_Excerpted records_
== Segment start ==
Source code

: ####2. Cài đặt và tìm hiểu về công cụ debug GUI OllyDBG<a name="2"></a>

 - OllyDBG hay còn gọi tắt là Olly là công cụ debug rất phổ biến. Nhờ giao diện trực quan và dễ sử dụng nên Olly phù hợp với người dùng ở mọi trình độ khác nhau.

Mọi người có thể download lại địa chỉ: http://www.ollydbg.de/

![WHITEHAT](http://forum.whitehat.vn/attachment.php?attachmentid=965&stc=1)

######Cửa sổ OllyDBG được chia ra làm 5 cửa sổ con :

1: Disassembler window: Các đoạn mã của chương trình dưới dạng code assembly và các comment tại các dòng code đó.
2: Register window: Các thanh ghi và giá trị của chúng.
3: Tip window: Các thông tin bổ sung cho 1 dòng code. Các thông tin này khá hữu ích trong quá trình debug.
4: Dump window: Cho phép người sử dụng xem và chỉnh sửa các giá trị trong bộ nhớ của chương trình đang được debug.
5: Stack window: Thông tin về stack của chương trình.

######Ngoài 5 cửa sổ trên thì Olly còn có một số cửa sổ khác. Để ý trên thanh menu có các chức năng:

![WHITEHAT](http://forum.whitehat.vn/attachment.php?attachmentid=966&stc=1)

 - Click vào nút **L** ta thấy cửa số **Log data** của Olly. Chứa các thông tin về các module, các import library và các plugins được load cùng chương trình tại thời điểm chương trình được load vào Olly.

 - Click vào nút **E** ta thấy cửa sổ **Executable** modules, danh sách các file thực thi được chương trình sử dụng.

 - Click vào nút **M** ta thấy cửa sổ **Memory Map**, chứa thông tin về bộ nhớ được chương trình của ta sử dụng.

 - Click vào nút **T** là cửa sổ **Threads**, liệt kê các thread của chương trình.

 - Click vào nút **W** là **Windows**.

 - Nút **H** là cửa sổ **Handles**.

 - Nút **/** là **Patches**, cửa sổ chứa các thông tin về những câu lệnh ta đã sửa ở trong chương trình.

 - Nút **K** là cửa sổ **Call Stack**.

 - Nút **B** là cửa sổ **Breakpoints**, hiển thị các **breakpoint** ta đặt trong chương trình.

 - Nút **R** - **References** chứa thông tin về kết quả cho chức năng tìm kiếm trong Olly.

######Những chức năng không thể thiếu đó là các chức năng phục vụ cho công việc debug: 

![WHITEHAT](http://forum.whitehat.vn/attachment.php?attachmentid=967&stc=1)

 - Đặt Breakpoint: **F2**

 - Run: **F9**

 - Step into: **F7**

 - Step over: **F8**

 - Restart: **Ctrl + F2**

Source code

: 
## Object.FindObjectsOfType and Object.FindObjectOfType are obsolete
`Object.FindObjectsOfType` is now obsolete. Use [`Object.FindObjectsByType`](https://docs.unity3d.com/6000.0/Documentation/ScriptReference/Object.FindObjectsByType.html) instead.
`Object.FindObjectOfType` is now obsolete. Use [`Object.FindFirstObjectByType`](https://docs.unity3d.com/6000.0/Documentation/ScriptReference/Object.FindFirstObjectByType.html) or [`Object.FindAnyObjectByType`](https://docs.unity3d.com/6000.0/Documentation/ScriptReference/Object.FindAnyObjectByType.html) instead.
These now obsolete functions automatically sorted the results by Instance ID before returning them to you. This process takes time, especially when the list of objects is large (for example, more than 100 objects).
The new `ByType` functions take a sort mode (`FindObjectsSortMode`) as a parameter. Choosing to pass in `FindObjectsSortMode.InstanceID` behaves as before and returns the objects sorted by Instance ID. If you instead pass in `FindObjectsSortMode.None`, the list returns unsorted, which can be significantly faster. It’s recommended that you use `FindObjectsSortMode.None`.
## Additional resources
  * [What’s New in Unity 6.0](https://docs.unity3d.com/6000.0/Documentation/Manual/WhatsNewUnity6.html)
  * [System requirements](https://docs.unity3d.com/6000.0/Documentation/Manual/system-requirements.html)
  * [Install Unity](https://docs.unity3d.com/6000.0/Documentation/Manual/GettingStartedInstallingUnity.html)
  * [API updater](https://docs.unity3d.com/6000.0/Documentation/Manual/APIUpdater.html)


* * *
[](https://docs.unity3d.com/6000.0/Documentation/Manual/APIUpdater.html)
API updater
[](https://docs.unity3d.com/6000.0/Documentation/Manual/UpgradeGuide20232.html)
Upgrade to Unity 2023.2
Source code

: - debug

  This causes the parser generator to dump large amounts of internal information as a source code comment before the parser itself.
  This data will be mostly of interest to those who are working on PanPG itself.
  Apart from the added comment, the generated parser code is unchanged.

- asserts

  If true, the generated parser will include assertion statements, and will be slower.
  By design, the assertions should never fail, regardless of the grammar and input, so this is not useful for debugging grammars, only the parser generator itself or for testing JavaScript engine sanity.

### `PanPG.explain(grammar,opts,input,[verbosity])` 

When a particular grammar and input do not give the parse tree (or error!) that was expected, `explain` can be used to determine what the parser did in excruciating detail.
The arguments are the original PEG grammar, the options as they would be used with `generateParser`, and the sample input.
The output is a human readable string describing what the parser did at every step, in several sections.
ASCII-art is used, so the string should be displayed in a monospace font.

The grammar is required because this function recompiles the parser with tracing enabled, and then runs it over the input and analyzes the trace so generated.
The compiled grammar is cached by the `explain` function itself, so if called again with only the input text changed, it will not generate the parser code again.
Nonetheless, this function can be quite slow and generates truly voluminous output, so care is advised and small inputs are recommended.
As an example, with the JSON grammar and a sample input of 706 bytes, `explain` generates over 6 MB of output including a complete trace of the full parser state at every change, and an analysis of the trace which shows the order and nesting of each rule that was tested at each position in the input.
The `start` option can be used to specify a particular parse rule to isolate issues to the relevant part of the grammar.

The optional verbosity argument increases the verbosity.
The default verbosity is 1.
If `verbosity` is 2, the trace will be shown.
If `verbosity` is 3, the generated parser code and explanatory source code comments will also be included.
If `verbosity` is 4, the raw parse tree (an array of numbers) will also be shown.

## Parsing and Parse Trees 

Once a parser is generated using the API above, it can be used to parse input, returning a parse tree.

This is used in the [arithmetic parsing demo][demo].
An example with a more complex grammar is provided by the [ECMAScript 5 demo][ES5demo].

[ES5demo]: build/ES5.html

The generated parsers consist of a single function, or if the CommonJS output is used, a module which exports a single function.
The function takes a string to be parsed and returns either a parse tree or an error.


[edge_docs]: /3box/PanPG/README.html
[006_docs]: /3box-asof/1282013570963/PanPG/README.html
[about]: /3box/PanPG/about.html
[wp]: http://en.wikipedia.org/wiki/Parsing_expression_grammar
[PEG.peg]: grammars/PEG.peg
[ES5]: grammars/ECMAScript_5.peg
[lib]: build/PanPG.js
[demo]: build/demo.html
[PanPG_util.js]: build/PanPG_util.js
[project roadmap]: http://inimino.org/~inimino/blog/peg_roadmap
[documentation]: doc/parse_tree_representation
== Segment end ==
Your answer should consist solely of the lines above from the line with "- Nút **/** là" to the line with "These now obsolete", both included, reproduced exactly.

_Task solution_
 - Nút **/** là **Patches**, cửa sổ chứa các thông tin về những câu lệnh ta đã sửa ở trong chương trình.

 - Nút **K** là cửa sổ **Call Stack**.

 - Nút **B** là cửa sổ **Breakpoints**, hiển thị các **breakpoint** ta đặt trong chương trình.

 - Nút **R** - **References** chứa thông tin về kết quả cho chức năng tìm kiếm trong Olly.

######Những chức năng không thể thiếu đó là các chức năng phục vụ cho công việc debug: 

![WHITEHAT](http://forum.whitehat.vn/attachment.php?attachmentid=967&stc=1)

 - Đặt Breakpoint: **F2**

 - Run: **F9**

 - Step into: **F7**

 - Step over: **F8**

 - Restart: **Ctrl + F2**

Source code

: 
## Object.FindObjectsOfType and Object.FindObjectOfType are obsolete
`Object.FindObjectsOfType` is now obsolete. Use [`Object.FindObjectsByType`](https://docs.unity3d.com/6000.0/Documentation/ScriptReference/Object.FindObjectsByType.html) instead.
`Object.FindObjectOfType` is now obsolete. Use [`Object.FindFirstObjectByType`](https://docs.unity3d.com/6000.0/Documentation/ScriptReference/Object.FindFirstObjectByType.html) or [`Object.FindAnyObjectByType`](https://docs.unity3d.com/6000.0/Documentation/ScriptReference/Object.FindAnyObjectByType.html) instead.
These now obsolete functions automatically sorted the results by Instance ID before returning them to you. This process takes time, especially when the list of objects is large (for example, more than 100 objects).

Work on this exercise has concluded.